Solve for the constants a and b that make the piecewise function continuous for all real numbers. f(x)= 4-2x-x^2, x<-1 ax+b, -1 ≤x ≤1 x^3, x>1

Question

Solve for the constants a and b that make the piecewise function continuous for all real numbers. f(x)= 4-2x-x^2, x<-1 ax+b, -1 ≤x ≤1 x^3, x>1

Answer 1

when x = -1

4 - 2 x - x^2 = a x + b
4 +2 -1 = -a + b
5 = -a + b
then when x= +1
a x + b = x^3
a + b = 1
so
two equations
a + b = 1
-a + b = 5
------------------- add them
2 b = 6
b =3
a = -2

Answer 2

Well, let's see here. To make the piecewise function continuous, we need to find the values of a and b that make the function match up at the transition points, which in this case are x = -1 and x = 1.

At x = -1, we have f(x) = 4 - 2(-1) - (-1)^2, which simplifies to f(-1) = 7.

Substituting x = -1 into the middle piece of the function, we get -a + b = 7.

At x = 1, we have f(x) = 1^3, which simplifies to f(1) = 1.

Substituting x = 1 into the middle piece of the function, we get a + b = 1.

Now we have a system of equations:

-a + b = 7
a + b = 1

Adding these two equations together, we get 2b = 8, which means b = 4.

Substituting this value of b into the second equation, we get a + 4 = 1, so a = -3.

Therefore, the values for a and b that make the piecewise function continuous are a = -3 and b = 4.

Answer 3

To make the piecewise function continuous, we need to make sure that the values of f(x) on the left and right intervals of the piecewise function match at the boundaries.

First, let's find the value of f(x) for x = -1. We plug in x = -1 into the first equation:

f(-1) = 4 - 2(-1) - (-1)^2
= 4 + 2 - 1
= 5

Now, let's find the value of f(x) for x = 1. We plug in x = 1 into the second equation:

f(1) = a(1) + b
= a + b

Since f(x) on the left and right intervals should match at x = -1 and x = 1, we set the values equal to each other.

5 = a + b

Now, we can substitute the value of f(1) into the equation to solve for a:

5 = a + b

Since we don't have enough information to solve for a and b, we cannot find unique values for the constants a and b that make the piecewise function continuous for all real numbers.

Answer 4

To make the piecewise function continuous for all real numbers, we need to ensure that the three parts of the function are equal at the boundaries where they meet.

First, let's find the value of the function at x = -1 by substituting it into the first part of the piecewise function:
f(-1) = 4 - 2(-1) - (-1)^2
= 4 + 2 - 1
= 5

Now, let's find the value of the function at x = 1 by substituting it into the second part of the piecewise function:
f(1) = a(1) + b
= a + b

Since the function needs to be continuous at x = -1 and x = 1, the values of the function at these points should be the same.
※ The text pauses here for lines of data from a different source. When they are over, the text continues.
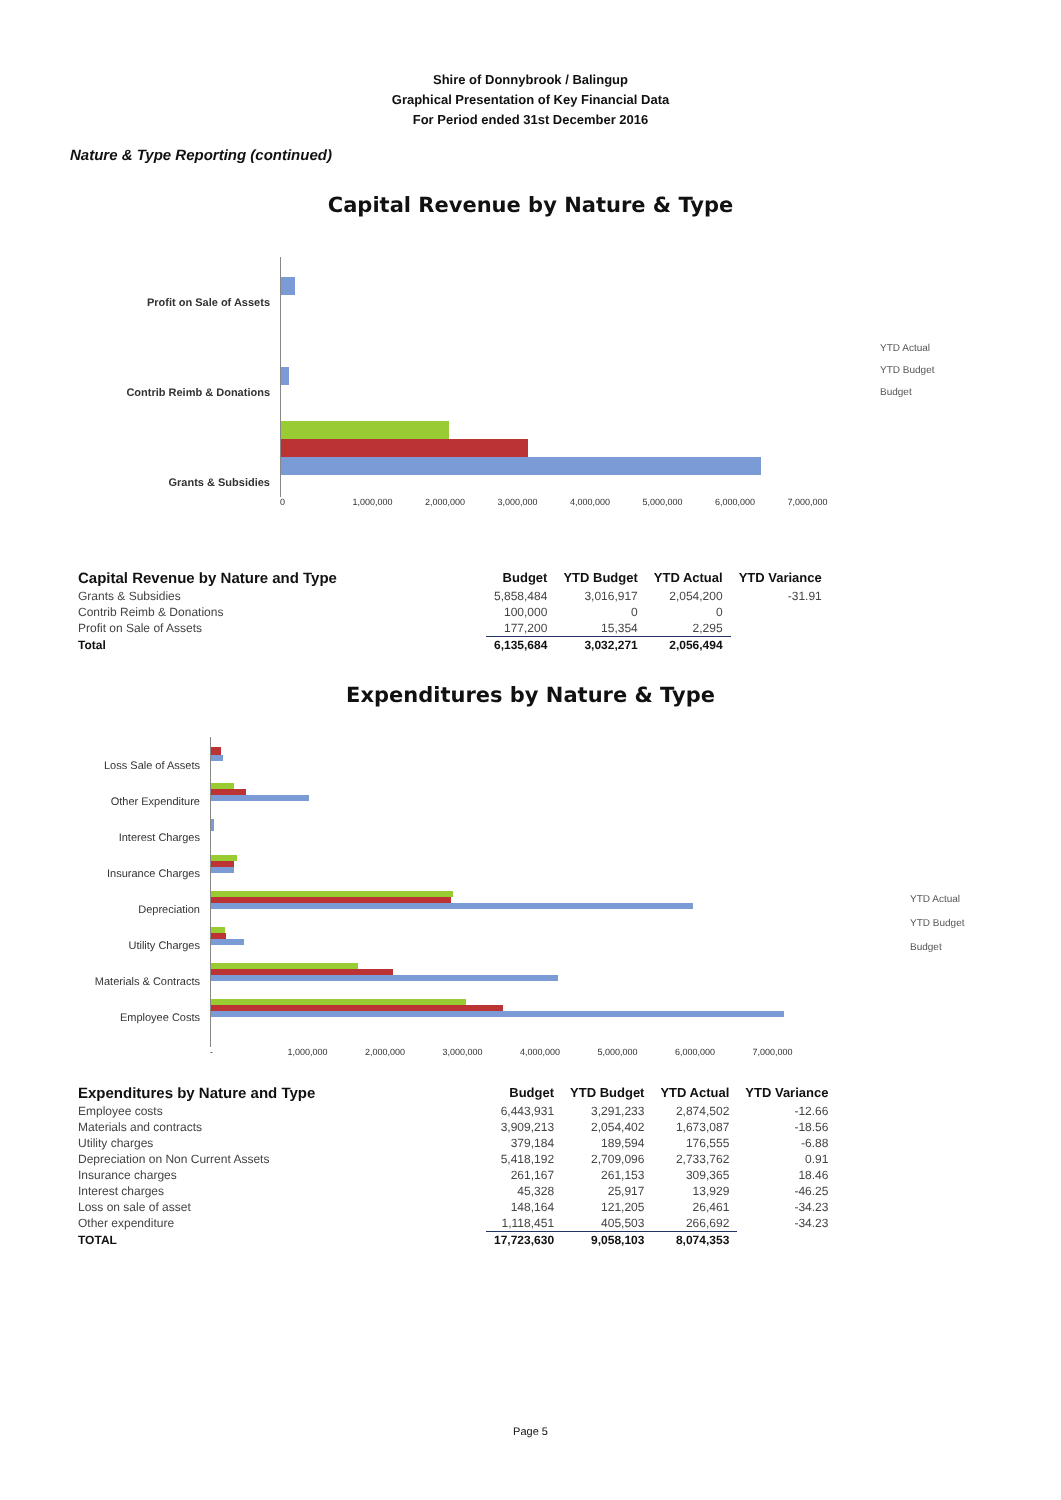Shire of Donnybrook / Balingup
Graphical Presentation of Key Financial Data
For Period ended 31st December 2016
Nature & Type Reporting (continued)
Capital Revenue by Nature & Type
Profit on Sale of Assets
Contrib Reimb & Donations
Grants & Subsidies
0 1,000,000 2,000,000 3,000,000 4,000,000 5,000,000 6,000,000 7,000,000
YTD Actual
YTD Budget
Budget
| Capital Revenue by Nature and Type | Budget | YTD Budget | YTD Actual | YTD Variance |
| --- | --- | --- | --- | --- |
| Grants & Subsidies | 5,858,484 | 3,016,917 | 2,054,200 | -31.91 |
| Contrib Reimb & Donations | 100,000 | 0 | 0 | |
| Profit on Sale of Assets | 177,200 | 15,354 | 2,295 | |
| Total | 6,135,684 | 3,032,271 | 2,056,494 | |
Expenditures by Nature & Type
Loss Sale of Assets
Other Expenditure
Interest Charges
Insurance Charges
Depreciation
Utility Charges
Materials & Contracts
Employee Costs
- 1,000,000 2,000,000 3,000,000 4,000,000 5,000,000 6,000,000 7,000,000
YTD Actual
YTD Budget
Budget
| Expenditures by Nature and Type | Budget | YTD Budget | YTD Actual | YTD Variance |
| --- | --- | --- | --- | --- |
| Employee costs | 6,443,931 | 3,291,233 | 2,874,502 | -12.66 |
| Materials and contracts | 3,909,213 | 2,054,402 | 1,673,087 | -18.56 |
| Utility charges | 379,184 | 189,594 | 176,555 | -6.88 |
| Depreciation on Non Current Assets | 5,418,192 | 2,709,096 | 2,733,762 | 0.91 |
| Insurance charges | 261,167 | 261,153 | 309,365 | 18.46 |
| Interest charges | 45,328 | 25,917 | 13,929 | -46.25 |
| Loss on sale of asset | 148,164 | 121,205 | 26,461 | -34.23 |
| Other expenditure | 1,118,451 | 405,503 | 266,692 | -34.23 |
| TOTAL | 17,723,630 | 9,058,103 | 8,074,353 | |
Page 5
Therefore, we have the following equations:

5 = a + b (at x = -1)
a + b = 1 (at x = 1)

To solve this system of equations, we can substitute the value of b from the first equation into the second equation:

a + (5 - a) = 1
5 - a + a = 1
5 = 1

This equation is not solvable, which means that there are no values of a and b that make the piecewise function continuous for all real numbers.